Dicen los expertos a los que he consultado, a ellos o en sus escritos, que la actual Constitución española, la de 1978, no cita exactamente la felicidad como derecho ciudadano o como aspiración de Gobierno. Afirman que quizás todo ello sea contenido implícitamente en el concepto de Estado Social, esa aspiración de igualdad, que quizás nos aproxime más a una entelequia electoral persuasiva que a ninguna dicha real.
Como ciudadano no especialista en leyes, concuerdo con las palabras de Ángel B. Gómez Puerto, abogado, profesor (PSI) de la Universidad de Córdoba, cuando señala que: “en nuestra actual Constitución -la española vigente- el derecho a la felicidad se conseguiría si se garantizan desde los servicios públicos cuestiones esenciales para la calidad de vida de los ciudadanos, que contribuyen de manera directa a la felicidad colectiva: educación, sanidad, vivienda, empleo, protección económica en situaciones de desempleo, medio ambiente, acceso a la cultura o protección de la infancia y la tercera edad, entre otros, todos ellos contenidos de un verdadero Estado del Bienestar”.
Hay cosas que no pueden ni tienen porque decretarse. En ese sentido, Gabriel García Márquez, contaba que en Varsovia, en otoño de 1955, en algunas esquinas había camiones del estado con altavoces descomunales que tocaban música popular a todo volumen, y en especial canciones latinoamericanas. Pero esa alegría oficial, impuesta por decreto, no se reflejaba en el ánimo de la gente. Como ejemplo opuesto, Gore Vidal, significaba que, en Afganistán los talibanes llegaron a prohibir las sonrisas. Nuestra Constitución obvia la literalidad de lo feliz pero respeta los principios para llegar a ella.
Quizás de manera sencilla, para entenderlo, sea necesario leer con serenidad a Cicerón y pensar en instruir a nuestros políticos en lo objetivos esenciales de su labor como responsables del bienestar común.

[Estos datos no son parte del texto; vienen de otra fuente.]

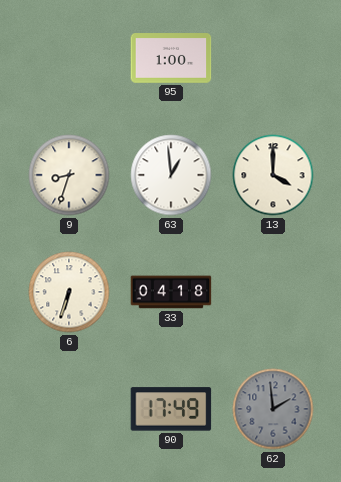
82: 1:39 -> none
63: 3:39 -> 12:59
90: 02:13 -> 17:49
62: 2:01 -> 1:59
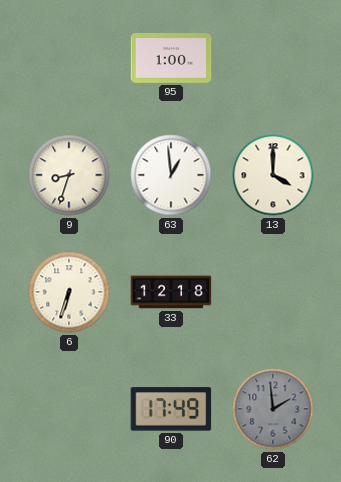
33: 04:18 -> 12:18
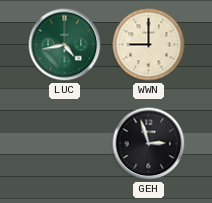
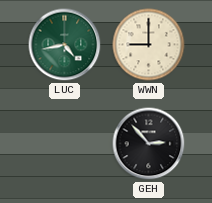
GEH: 2:57 -> 2:53
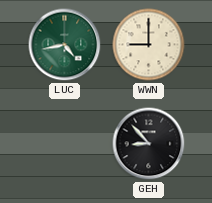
GEH: 2:53 -> 8:53
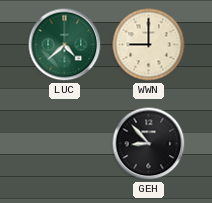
LUC: 4:43 -> 4:38
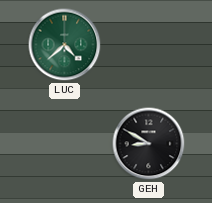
WWN: 9:00 -> none
GEH: 8:53 -> 8:50
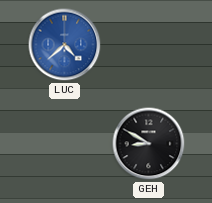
LUC dial: green -> blue
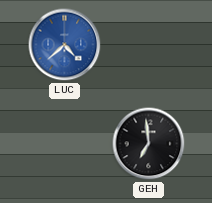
GEH: 8:50 -> 6:59
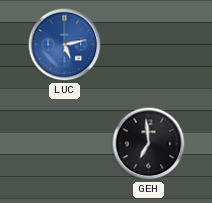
LUC: 4:38 -> 5:13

La felicidad de Estado, como la alegría, no se decretan, más entre todos sí podemos acrecentarlas y sonreír con la inocencia de los infantes, sí o sí. En la libertad que sí determina la Constitución de 1978, podemos lograrlo. Si lo hacemos quizás entonces estemos dispuestos a pagarles a los parlamentarios, con nuestros impuestos legales, unas copas en locales decentes, los de los juzgados son tragos más complejos y difíciles de digerir.